Selected excerpt -

The iTP EOS is basically the same but even cheaper than the Maratac if you consider shipping costs.


----------



## compasillo (Dec 7, 2009)

901-Memphis said:


> I can't find the Maratac AAA anywhere, so i don't know which to choose from between this or the Illuminati CA1.
> 
> If the Maratac is much cheaper i might go for that.



If you're not in the US County Comm (the Maratac seller) will not ship international orders. The ITP's are basically the same flashlights and you can get them from GoingGear or ShiningBeam...


----------



## lightcacher (Dec 7, 2009)

You can get the Maratac AAA in stainless steel here: http://www.endtimesreport.com/survival_shop.html

And he does ship overseas.


----------



## compasillo (Dec 7, 2009)

Very useful link ... Thanks :thumbsup:


----------



## Skyeye (Dec 7, 2009)

IMHO, the best all around keychain light is the tiny but powerful Streamlight Nano. I carry one around my neck on a chain 24/7 and also have one on my keychain that's been there for a few years. Both work super and the batteries last longer than you would think with normal use. For $7 and change you can't lose.

I have used these two little lights more than any flashlight I own and I have many.


----------



## lrp (Dec 7, 2009)

I'm with HiVoltage!!


----------



## sol-leks (Dec 7, 2009)

Skyeye said:


> IMHO, the best all around keychain light is the tiny but powerful Streamlight Nano. I carry one around my neck on a chain 24/7 and also have one on my keychain that's been there for a few years. Both work super and the batteries last longer than you would think with normal use. For $7 and change you can't lose.

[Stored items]
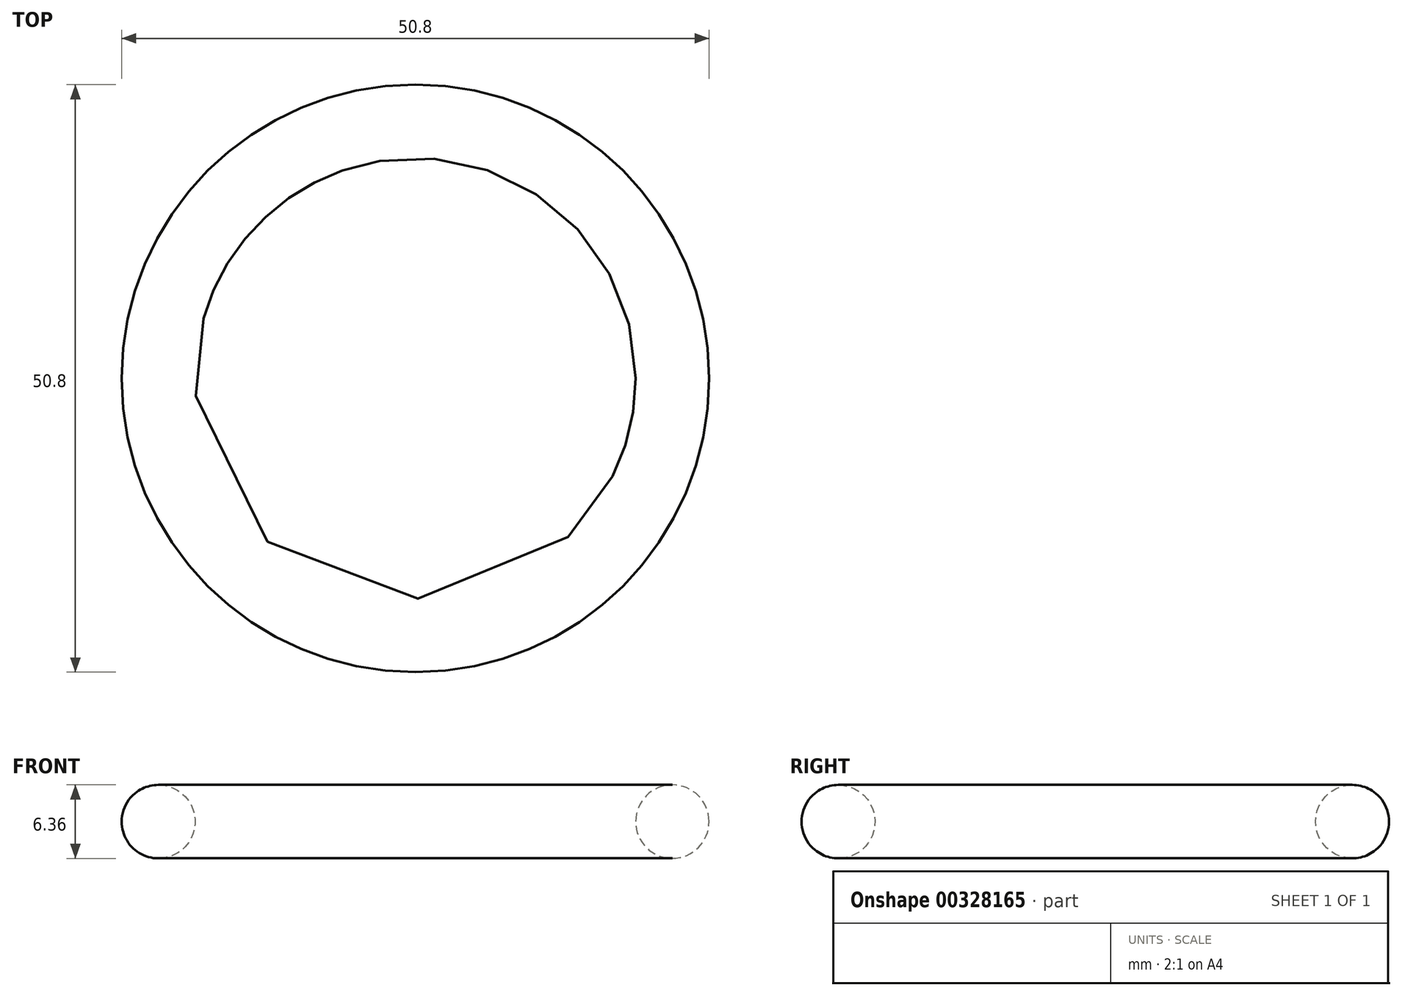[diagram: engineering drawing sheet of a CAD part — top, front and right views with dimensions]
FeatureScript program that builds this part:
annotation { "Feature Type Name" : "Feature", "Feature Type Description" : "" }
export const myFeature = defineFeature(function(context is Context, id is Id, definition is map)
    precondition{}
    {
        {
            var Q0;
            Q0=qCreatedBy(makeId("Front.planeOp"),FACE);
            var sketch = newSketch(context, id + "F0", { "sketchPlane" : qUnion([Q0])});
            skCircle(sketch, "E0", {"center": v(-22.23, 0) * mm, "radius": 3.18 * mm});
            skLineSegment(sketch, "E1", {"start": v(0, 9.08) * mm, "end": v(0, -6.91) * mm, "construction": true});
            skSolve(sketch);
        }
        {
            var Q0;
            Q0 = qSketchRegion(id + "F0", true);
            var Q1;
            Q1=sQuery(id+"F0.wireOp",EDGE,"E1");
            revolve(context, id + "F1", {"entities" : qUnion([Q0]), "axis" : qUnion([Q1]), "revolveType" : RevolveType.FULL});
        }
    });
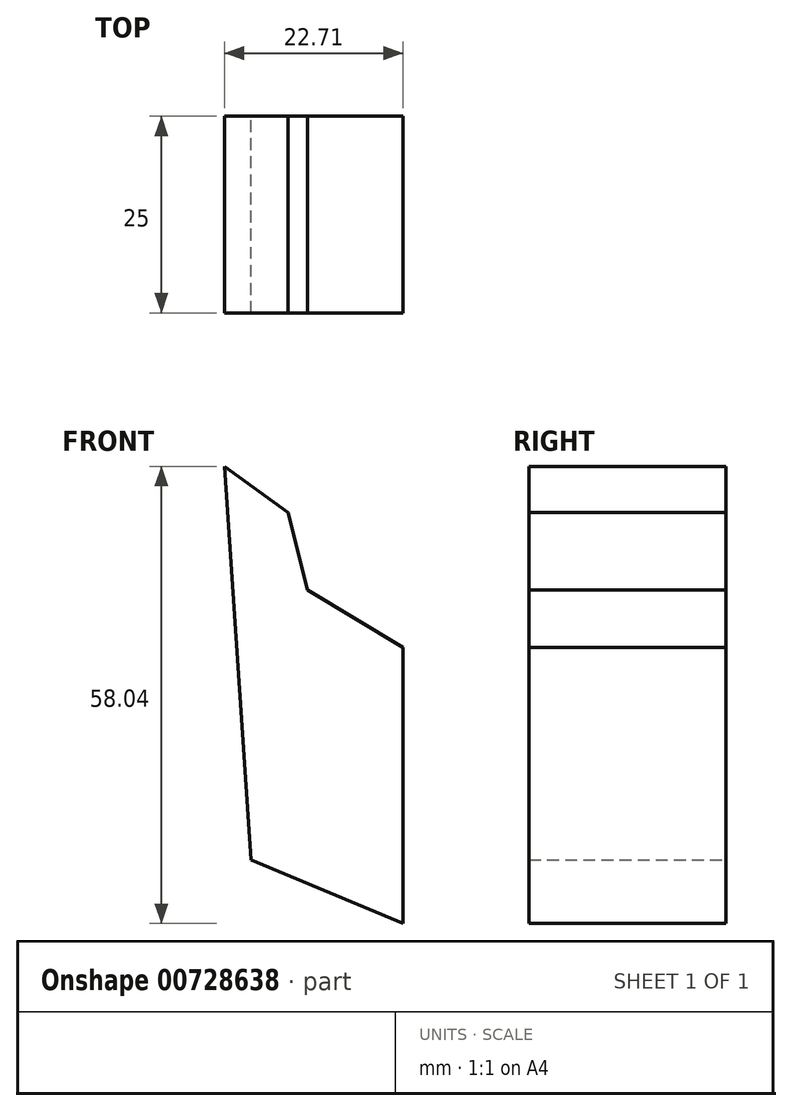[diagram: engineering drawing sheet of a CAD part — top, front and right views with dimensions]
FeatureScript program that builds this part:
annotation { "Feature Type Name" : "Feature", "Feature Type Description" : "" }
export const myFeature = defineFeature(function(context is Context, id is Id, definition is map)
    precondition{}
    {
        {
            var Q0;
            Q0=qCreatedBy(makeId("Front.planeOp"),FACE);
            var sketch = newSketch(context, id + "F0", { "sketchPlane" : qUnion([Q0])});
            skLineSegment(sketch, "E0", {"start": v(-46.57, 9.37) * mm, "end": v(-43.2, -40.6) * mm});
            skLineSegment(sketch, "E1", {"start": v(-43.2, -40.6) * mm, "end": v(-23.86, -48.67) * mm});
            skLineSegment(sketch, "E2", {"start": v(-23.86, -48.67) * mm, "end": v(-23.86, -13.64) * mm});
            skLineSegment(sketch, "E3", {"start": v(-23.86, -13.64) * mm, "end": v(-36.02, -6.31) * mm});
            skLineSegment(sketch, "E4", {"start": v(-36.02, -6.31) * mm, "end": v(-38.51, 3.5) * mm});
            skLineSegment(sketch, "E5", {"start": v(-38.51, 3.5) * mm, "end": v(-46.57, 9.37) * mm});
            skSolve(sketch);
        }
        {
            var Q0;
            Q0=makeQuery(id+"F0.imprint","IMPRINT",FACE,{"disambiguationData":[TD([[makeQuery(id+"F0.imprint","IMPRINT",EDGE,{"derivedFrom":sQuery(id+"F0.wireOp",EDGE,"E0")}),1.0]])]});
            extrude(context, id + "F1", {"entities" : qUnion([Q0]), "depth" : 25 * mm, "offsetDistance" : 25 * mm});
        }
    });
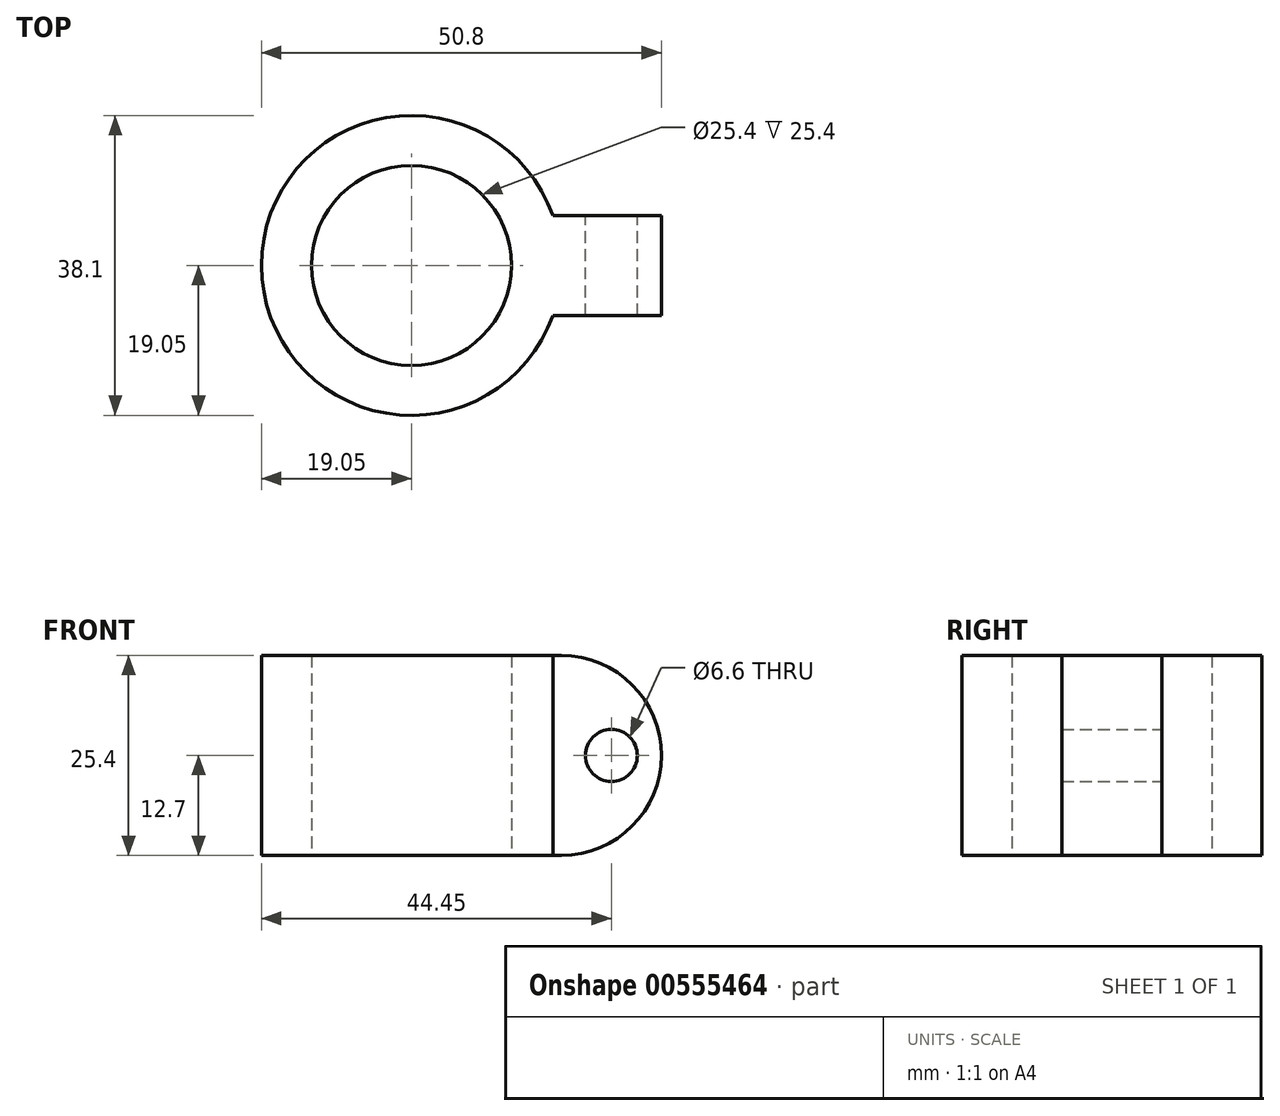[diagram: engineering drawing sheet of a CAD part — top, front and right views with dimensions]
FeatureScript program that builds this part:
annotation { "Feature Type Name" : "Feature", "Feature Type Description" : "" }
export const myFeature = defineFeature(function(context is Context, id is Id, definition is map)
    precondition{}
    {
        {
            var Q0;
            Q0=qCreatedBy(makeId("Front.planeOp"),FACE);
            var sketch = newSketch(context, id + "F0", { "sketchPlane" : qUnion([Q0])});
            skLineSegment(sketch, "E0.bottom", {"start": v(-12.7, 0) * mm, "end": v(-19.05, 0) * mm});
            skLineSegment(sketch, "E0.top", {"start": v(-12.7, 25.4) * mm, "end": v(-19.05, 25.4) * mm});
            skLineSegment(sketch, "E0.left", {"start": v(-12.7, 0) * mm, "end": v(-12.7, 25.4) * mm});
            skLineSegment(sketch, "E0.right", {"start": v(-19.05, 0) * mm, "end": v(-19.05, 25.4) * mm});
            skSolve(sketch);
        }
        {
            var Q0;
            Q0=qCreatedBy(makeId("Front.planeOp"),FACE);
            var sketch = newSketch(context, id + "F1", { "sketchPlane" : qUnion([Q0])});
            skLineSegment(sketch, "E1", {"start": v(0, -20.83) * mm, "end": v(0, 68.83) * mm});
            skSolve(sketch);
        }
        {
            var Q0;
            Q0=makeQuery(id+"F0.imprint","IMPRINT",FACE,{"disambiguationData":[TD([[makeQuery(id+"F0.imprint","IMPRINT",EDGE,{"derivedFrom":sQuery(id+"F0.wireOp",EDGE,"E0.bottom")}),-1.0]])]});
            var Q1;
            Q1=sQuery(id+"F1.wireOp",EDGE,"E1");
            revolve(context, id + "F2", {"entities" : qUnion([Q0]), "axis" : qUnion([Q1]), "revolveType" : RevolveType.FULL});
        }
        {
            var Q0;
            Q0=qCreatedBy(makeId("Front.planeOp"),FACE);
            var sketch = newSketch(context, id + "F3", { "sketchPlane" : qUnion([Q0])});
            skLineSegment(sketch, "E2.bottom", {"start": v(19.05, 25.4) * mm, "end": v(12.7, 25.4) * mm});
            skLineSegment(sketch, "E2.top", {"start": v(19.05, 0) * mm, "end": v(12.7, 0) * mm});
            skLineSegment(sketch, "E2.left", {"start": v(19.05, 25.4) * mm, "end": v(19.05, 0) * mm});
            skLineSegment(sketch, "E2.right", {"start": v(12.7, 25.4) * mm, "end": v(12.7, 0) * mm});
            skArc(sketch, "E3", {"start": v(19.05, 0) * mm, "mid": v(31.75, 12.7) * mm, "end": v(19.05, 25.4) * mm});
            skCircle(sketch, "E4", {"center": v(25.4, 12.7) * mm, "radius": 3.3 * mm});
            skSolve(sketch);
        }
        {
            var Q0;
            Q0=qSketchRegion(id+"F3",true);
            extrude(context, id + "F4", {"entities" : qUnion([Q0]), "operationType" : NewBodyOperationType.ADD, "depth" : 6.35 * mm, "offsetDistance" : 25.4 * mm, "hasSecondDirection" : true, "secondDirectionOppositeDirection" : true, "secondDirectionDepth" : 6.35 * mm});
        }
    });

Work to complete -
A) In the keychain flashlight thread, which two sellers does compasillo name as sources for the ITP lights?
B) Carry on the keychain flashlight thread from its last line.

Outputs for the tasks -
A) GoingGear and ShiningBeam.

B)
> 
> I have used these two little lights more than any flashlight I own and I have many.



It is a nice light, but lr41 batteries are a bit of a pain. If you don't buy them online your are gonna pay out the rear for them, that is if you can even find them.


----------



## 901-Memphis (Dec 7, 2009)

If i truely go with a keychain light does anyone have an opinoin on the ThruNite TiKey ?

http://www.batteryjunction.com/thrunite-tikey.html

I have bought LR44 batteries on ebay for like 7$ for 50 of them in the past for my laser pointers but i think they were very generic crap and i would wonder how i could get my hands on quality ones to replace them with. It says up to 3 hours of runtime, which isn't even max output the whole time.

So if i could find good LR44s i might get this one. 


I found LR44s @ batteryjunction, but i am not sure if it is the best deal around. I would def order the 10+ quantity to get the better price. 

http://www.batteryjunction.com/malralce2pa.html


----------



## LightCannon (Dec 7, 2009)

901-Memphis said:


> If i truely go with a keychain light does anyone have an opinoin on the ThruNite TiKey ?
> 
> http://www.batteryjunction.com/thrunite-tikey.html
> 
> ...





I've seen both the pre-production and production models. It's a robust little light, although output-wise its essentially a glorified Photon.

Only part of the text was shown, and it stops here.